Again, calories aren’t everything, but the appetizers are also loaded with fat and salt, items that aren’t (yet?) listed on the menu. But you can get it from the chain’s web site:

Spinach and Artichoke Dip: ~100g fat (~25g saturated, 1.5g trans), ~2300mg sodium
Fiesta Lime Chicken (including sides): 67g fat (16g saturated, 1g trans), 4390mg sodium

4400 mg of sodium in the chicken platter! So in addition to the 2000 calories you and your companion would each eat, you’d each be sucking down about 110 grams of fat and an unbelievable 5550 mg of sodium. That’s almost two and a half days worth of sodium (recommendation is under 2300mg/day). And at 9 calories per gram, the fat makes up 990 calories of your meal. That’s almost 50%, and the U.S. Food and Drug Administration recommends getting less than 35% of your calories from fat [reference].

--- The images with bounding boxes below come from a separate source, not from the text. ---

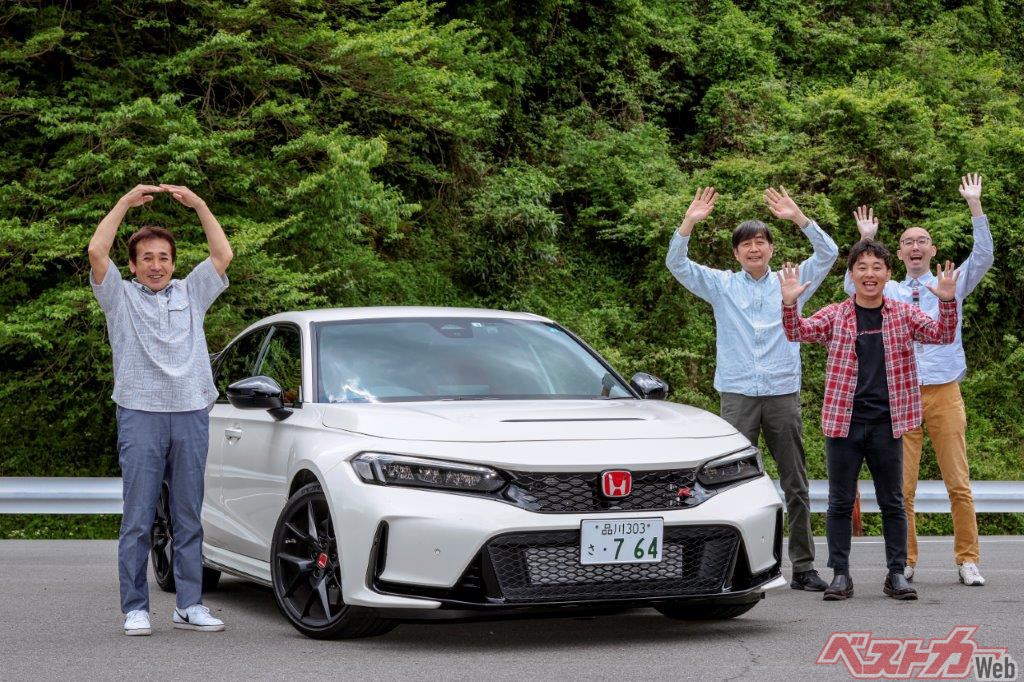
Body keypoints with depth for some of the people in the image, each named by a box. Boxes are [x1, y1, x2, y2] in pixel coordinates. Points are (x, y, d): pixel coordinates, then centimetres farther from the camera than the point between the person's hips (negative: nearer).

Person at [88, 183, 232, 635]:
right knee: (138, 519, -3)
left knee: (188, 518, 5)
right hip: (140, 415, -2)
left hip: (191, 415, 2)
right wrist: (125, 203, -3)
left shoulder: (191, 293, 17)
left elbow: (223, 255, 7)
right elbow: (96, 251, -5)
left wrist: (198, 205, 3)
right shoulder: (121, 297, 9)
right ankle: (136, 610, 1)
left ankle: (189, 606, 9)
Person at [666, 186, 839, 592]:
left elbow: (828, 254, -1)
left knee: (796, 485, 3)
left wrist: (798, 218, -13)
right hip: (738, 395, -1)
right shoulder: (721, 286, 9)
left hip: (784, 394, 1)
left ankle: (803, 566, 9)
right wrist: (689, 223, -14)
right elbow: (676, 264, 0)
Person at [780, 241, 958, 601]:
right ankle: (840, 575, 10)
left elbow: (943, 335, -3)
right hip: (843, 420, 0)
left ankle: (897, 573, 14)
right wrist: (789, 304, -25)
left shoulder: (904, 314, 6)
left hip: (887, 423, 1)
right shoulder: (834, 315, 4)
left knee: (892, 501, 6)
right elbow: (798, 332, -7)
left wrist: (947, 302, -20)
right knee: (840, 501, 3)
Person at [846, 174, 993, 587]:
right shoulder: (889, 293, 14)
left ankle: (968, 560, 5)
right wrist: (866, 240, -6)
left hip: (944, 393, 0)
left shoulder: (952, 286, 12)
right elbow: (854, 286, -1)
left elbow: (983, 258, 0)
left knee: (958, 482, -1)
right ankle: (905, 562, 5)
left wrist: (975, 206, -6)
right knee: (902, 486, -1)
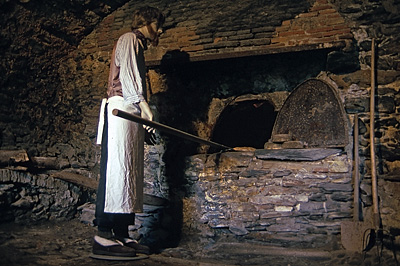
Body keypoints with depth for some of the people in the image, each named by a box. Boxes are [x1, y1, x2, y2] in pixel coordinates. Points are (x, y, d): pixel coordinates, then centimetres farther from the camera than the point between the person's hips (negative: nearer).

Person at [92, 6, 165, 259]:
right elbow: (127, 73, -11)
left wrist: (144, 115, 17)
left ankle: (121, 234, 3)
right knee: (116, 169, -15)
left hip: (131, 112, 10)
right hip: (120, 108, -10)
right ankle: (103, 236, -16)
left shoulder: (138, 45, 30)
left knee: (129, 172, 3)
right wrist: (142, 103, -21)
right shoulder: (129, 39, 4)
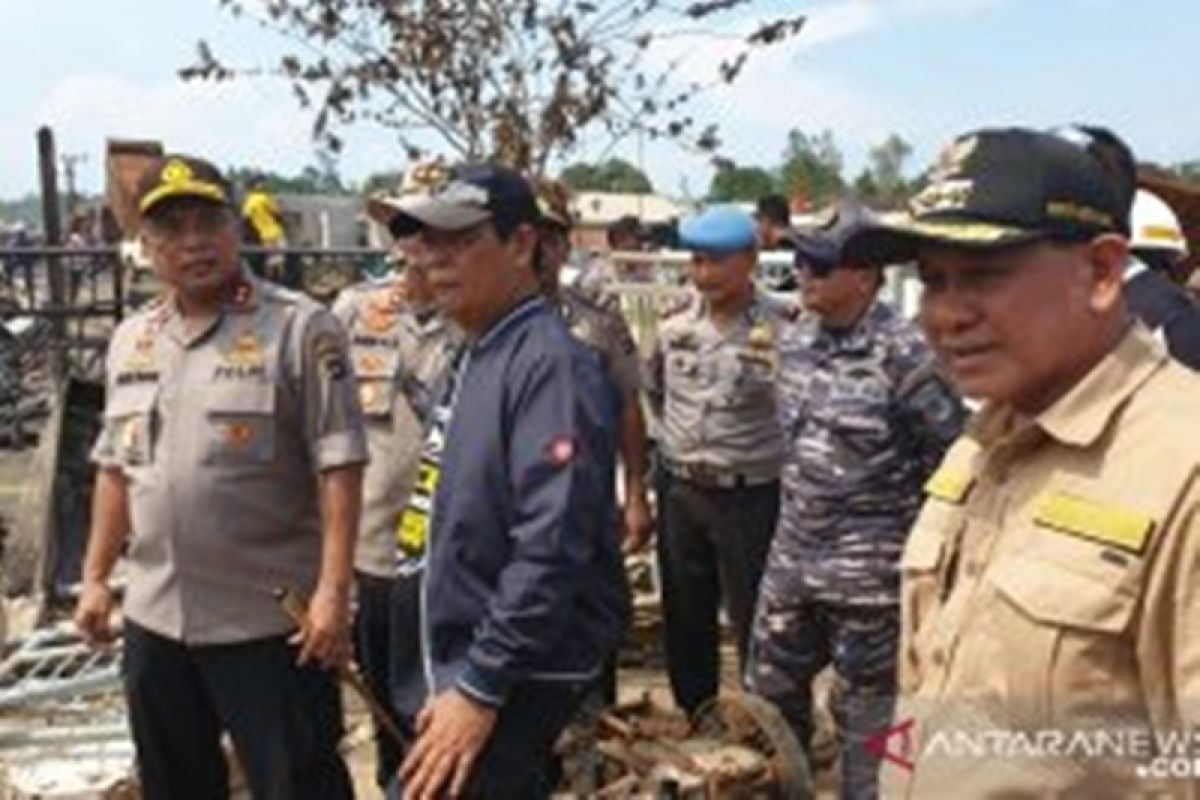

OK, we’re all curious: if you do go for dessert, you’ll have to get the Triple Chocolate Meltdown, of course (what else?). It’s actually not bad, as the desserts go: 810 calories, 46 grams of fat (no trans), and 530 mg of sodium. Share it. Or realize that it’s your calorie allocation for tomorrow’s lunch.

Oh, and my Caesar salad? Not too bad: 410 calories, 29 grams of fat (no trans), 820 milligrams of sodium. Too much salt, but otherwise OK. But don’t think that the salads are healthful, diet meals. The full-sized Oriental Chicken Salad has 1310 calories, 93 grams of fat, and 1470 mg of sodium. And the Santa Fe Chicken Salad is about the same in calories and fat, but has an amazing 3420 mg of sodium.

Eat well....

1 comment:

bbc said...

Yup, restaurant food is pretty disturbing. And, when one attains a certain age, weight creeps up, unless it is rigorously monitored. At home, I go for lots of fresh fruits, veggies, & salads (with homemade oil & vinegar dressings), as well as measured portion sizes of protein & carb. Away from home eating is, often, problematic, in terms of content and portion size. Ah, well.